According to Martin, Panama is already experiencing the consequences of a serious human resources deficit and excessive expansion of health facilities will take a toll on the overall system if legislation does not moderate restrictions on foreign physicians. “New installations are exacerbating competition among health facilities, primarily through the means of offering personnel higher salaries,” he said. Since building human capital in health services requires years of investment, the road to solving such problems will continue to factor in to sector development throughout the short to medium term. Much will depend on initiatives to improve both legislation and education.
A novelty among public services, the medical city also looks to put its administration out to tender during the first 15 years of operation. The contract will include basic services like cleaning, security, landscaping, parking and information systems, as well as administering the hotel that will go up next to the hospital. Bids closed in early October 2013 and nearly a dozen companies, including FCC, have placed bids for the contract.

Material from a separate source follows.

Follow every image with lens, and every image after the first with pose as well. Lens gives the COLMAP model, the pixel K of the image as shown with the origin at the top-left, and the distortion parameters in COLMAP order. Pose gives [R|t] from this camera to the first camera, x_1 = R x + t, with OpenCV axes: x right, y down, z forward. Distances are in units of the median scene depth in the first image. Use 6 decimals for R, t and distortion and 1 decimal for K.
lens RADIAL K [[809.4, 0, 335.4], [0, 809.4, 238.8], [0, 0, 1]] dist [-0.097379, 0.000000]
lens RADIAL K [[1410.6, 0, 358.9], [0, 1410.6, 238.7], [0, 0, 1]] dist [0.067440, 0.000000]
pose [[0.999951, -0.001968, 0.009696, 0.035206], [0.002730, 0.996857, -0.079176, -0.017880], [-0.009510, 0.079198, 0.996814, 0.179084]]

However, medical personnel have already spoken up against the idea of putting the administration in the hands of a bidder grouped under the National Medical Commission for Negotiations (Comisión Médica Negociadora Nacional, COMENENAL). Workers argue that introducing private third parties into the public health system is prohibited by law. COMENENAL has made its case through several letters to government and press releases. CSS directors are divided on the issue, some siding with workers and others defending private administration as more efficient. The backdrop of the current conflict dates back to 2011, when the government attempted to pass a law on private-public partnerships that would usher in private management and operation of state laboratories. Doctors and medical staff responded with large protests, forcing authorities to pull the initiative.
Craig Morrissey, administrative advisor of Hospital Nacional, a private Panama City facility administered by a US-based American Hospital Management Company, believes the public misunderstood government intentions in 2011. “There was some fear that all health services would possibly become outsourced,” he told OBG. “But the law was not all encompassing, rather it was a way to introduce private participation in the public sector.” Although plans for third-party administration of the medical city are already in place and bids accepted, if discontent escalates, authorities may be forced to consider alternative methods involving purely public entities.

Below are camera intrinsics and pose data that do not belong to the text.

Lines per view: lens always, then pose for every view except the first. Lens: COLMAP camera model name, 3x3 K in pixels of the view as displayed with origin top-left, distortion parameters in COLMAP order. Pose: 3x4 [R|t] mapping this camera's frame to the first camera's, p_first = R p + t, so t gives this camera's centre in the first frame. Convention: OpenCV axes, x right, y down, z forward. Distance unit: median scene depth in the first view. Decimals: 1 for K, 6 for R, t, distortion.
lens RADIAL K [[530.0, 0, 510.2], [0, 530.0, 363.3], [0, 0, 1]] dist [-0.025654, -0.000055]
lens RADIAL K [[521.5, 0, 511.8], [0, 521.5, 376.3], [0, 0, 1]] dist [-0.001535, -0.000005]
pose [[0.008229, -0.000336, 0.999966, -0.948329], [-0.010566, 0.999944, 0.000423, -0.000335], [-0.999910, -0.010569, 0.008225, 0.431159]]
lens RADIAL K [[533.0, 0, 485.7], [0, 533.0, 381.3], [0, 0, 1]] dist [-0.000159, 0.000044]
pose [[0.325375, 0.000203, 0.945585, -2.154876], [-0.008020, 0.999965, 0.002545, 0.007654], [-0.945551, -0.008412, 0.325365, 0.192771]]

Two other massive projects planned for the near future include the construction of a new Children’s Hospital and a new National Oncology Institute (Instituto Oncológico Nacional, ION), both under MINSA’s wing. Bidding procedures for the projects will be in the same modality as other public tenders in which companies are solicited to perform previous studies, design and construct the buildings, as well as provide upfront financing.
Though the estimated investment for Children’s Hospital has not been announced, bidding criteria established that all competing companies must have built a hospital worth more than $300m within the past 10 years. Bidding closed in mid-October 2013 and authorities hope to inaugurate the new facility at its central location on Avenida Balboa in 2016.

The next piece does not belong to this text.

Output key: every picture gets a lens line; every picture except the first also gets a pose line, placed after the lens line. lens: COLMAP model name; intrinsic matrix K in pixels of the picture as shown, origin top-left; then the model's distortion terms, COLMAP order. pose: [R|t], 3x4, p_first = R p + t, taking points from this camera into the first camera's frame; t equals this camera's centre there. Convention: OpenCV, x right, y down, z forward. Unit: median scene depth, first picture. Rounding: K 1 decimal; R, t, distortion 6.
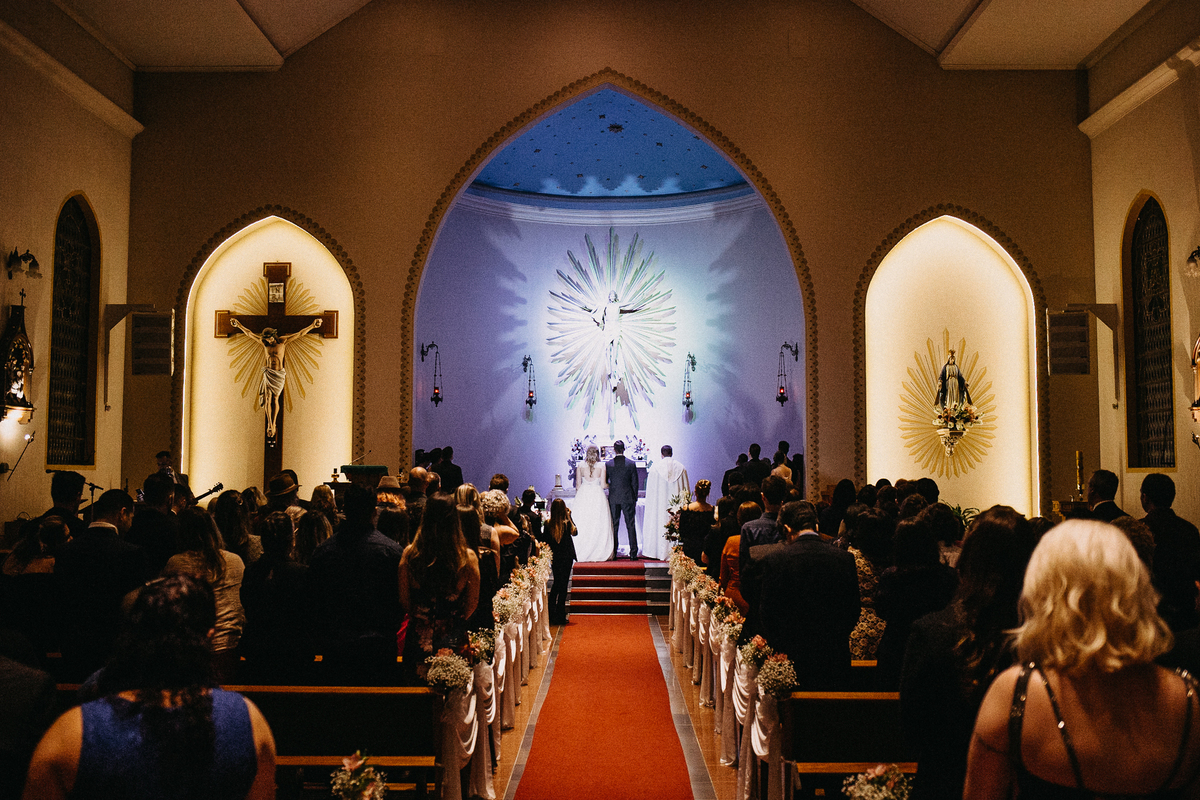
lens RADIAL K [[1146.2, 0, 596.7], [0, 1146.2, 406.2], [0, 0, 1]] dist [-0.083984, 0.000000]
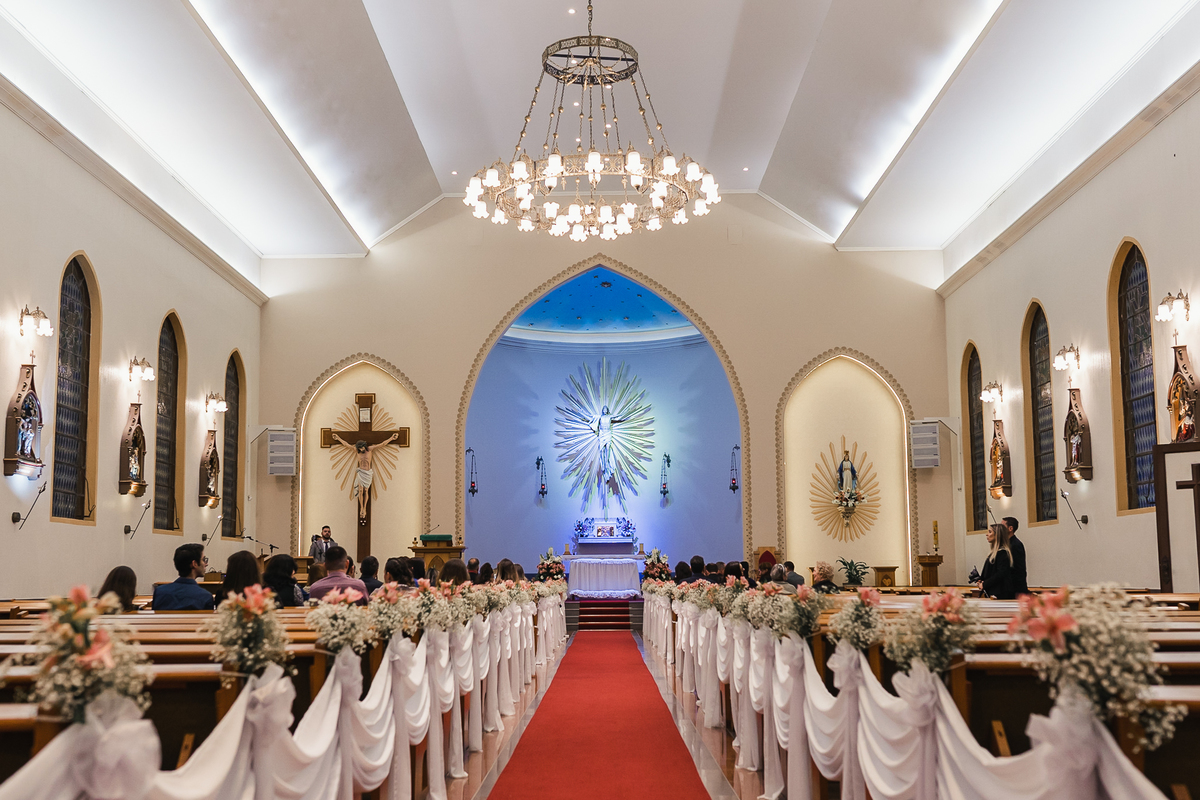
lens RADIAL K [[1419.2, 0, 582.7], [0, 1419.2, 425.6], [0, 0, 1]] dist [0.019382, 0.000000]
pose [[0.999922, -0.011525, -0.004786, -0.005005], [0.011224, 0.998204, -0.058850, 0.019350], [0.005455, 0.058791, 0.998255, -0.745803]]
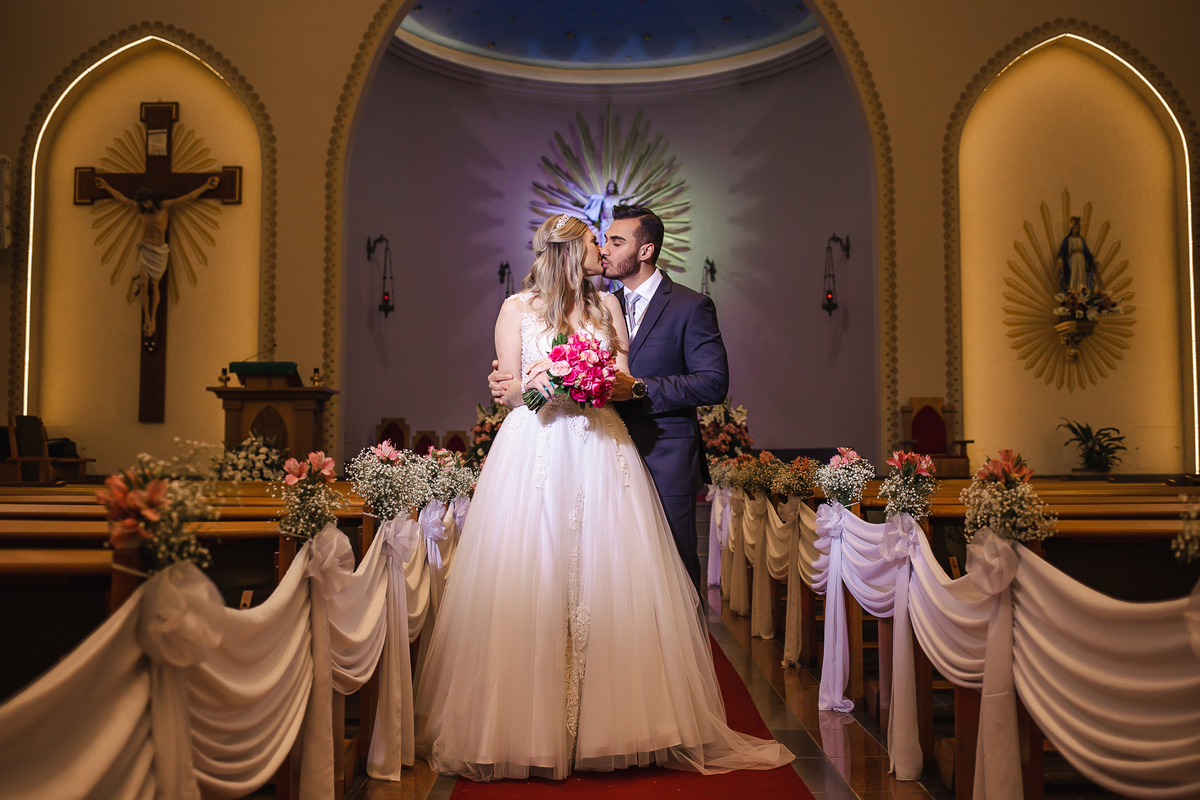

The cost of constructing the ION is estimated to be around $150m, and bidding began in December 2013 with six consortia participating. Funding for the project is expected to start early in 2014 and will paid in instalments through 2019. While annual patient demand currently reaches some 82,000, this figure is expected to increase to 93,000 by 2015, emphasising the need for the new centre.
However, if more cancer treatment specialists are not available by the time the curtain rises, many patients may very well be left sitting in empty space.